Ahmet Sinan Yavuz, Uğur Sezerman
5th International Symposium on Health Informatics and Bioinformatics (HIBIT), April 20-22, 2010, Antalya, Turkey
Publication year: 2010

A post translational modification SUMOylation is one of the vital processes of protein maturation and function. Determining a protein’s SUMOylation status is important in the context of determining that protein’s function, nuclear localization, and intra-nuclear spatial association. Many of the predictors currently use a consensus motif, which is ΨKxE (where Ψ is a large aliphatic branched hydrophobic amino acid and x is any amino acid), to predict the location of SUMO modification. However, approximately 23% of the validated SUMOylation sites do not conform to the consensus motif, a phenomenon which makes the prediction of SUMOylation sites complicated.
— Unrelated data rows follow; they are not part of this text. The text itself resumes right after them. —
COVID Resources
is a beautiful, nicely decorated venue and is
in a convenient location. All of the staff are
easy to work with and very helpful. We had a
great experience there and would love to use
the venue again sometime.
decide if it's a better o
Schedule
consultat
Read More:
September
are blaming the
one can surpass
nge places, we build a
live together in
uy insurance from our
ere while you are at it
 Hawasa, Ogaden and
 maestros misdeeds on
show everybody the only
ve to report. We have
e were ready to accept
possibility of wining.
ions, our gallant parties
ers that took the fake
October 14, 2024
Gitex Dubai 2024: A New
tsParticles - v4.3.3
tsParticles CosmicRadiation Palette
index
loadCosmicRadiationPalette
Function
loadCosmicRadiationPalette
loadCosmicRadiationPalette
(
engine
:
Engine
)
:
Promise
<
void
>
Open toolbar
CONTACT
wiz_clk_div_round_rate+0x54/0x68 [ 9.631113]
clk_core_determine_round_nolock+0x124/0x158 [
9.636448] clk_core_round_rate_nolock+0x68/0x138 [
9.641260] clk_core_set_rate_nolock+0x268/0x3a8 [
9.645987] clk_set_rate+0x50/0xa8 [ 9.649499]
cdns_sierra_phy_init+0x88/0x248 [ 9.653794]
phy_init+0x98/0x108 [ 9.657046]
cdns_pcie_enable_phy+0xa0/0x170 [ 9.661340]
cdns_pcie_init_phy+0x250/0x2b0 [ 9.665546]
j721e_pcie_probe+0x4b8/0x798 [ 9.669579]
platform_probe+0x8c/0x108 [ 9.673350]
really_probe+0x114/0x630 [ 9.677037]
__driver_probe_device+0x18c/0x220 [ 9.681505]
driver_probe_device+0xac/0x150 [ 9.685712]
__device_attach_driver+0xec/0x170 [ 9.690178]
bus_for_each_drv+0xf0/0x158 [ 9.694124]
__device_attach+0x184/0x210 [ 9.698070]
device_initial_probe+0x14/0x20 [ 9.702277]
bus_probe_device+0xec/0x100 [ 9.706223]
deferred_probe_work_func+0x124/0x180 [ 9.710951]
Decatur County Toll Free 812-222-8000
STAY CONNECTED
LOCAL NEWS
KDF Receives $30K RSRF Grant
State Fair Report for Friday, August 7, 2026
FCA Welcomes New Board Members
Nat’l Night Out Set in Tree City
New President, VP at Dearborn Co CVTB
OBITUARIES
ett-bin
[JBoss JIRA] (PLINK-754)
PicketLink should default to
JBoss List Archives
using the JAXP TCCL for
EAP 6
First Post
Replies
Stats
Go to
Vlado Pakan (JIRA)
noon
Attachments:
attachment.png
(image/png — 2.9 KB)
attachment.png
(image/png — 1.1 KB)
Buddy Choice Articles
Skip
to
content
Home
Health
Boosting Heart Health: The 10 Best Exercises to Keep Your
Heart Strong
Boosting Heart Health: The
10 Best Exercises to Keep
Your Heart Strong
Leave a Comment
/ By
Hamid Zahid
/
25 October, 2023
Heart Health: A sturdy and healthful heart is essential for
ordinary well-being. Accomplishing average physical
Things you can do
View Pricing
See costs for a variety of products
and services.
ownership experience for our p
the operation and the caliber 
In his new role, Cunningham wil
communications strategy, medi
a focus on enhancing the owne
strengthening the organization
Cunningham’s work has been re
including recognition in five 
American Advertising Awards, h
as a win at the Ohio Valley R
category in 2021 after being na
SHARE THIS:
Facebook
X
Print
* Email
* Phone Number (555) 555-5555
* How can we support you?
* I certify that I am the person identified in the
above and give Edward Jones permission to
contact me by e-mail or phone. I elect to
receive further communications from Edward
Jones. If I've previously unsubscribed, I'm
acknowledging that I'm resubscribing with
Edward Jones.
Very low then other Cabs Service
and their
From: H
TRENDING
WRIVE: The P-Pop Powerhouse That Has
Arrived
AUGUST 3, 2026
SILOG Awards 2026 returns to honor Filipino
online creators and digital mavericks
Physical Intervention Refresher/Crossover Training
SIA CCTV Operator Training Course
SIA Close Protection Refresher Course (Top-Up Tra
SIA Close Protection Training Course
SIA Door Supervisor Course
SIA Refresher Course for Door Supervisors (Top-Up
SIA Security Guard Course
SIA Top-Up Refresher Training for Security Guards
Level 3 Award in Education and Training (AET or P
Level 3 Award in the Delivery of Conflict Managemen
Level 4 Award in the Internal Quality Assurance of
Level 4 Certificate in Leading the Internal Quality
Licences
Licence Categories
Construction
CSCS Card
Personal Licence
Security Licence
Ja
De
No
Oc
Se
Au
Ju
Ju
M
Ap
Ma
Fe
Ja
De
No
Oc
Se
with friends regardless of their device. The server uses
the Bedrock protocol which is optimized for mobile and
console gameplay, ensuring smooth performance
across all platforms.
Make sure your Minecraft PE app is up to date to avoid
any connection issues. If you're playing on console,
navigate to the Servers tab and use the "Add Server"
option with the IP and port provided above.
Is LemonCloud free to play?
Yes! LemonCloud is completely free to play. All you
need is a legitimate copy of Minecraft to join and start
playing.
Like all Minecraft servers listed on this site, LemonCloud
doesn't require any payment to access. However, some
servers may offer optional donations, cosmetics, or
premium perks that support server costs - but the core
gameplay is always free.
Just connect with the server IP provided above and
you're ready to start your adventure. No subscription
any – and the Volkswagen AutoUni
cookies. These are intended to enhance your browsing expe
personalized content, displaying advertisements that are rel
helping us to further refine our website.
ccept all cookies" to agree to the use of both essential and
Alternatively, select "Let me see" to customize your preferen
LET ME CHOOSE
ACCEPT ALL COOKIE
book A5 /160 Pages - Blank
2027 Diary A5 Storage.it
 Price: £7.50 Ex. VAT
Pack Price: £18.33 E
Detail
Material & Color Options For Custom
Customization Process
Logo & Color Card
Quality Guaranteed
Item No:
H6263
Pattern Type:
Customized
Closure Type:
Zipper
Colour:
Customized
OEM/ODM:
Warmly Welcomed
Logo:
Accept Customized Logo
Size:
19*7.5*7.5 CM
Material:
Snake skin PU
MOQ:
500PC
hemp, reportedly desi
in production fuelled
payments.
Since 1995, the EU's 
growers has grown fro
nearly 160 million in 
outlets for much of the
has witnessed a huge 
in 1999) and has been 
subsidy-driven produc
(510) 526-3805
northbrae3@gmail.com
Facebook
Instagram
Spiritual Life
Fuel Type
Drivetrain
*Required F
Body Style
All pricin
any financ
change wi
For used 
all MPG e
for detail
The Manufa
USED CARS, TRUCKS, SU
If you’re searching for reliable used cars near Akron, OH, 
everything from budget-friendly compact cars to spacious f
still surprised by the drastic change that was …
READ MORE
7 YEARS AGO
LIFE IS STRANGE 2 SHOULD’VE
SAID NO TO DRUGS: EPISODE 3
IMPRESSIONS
Here we present a new method, SUMOtr, using structure and sequence information. This study investigates the role of protein volume, structural motifs, and hydrophobicity of the amino acids in the vicinity of central Lysine in the prediction of SUMOylation sites with tree classification algorithms. A comparison between SUMOtr and the previous methods show that SUMOtr is higher in correlation coefficient and sensitivity. Decision Stump tree classification has provided the overall performance of the method as 85% accuracy, 75% specificity, 95% sensitivity and 0.72 correlation coefficient.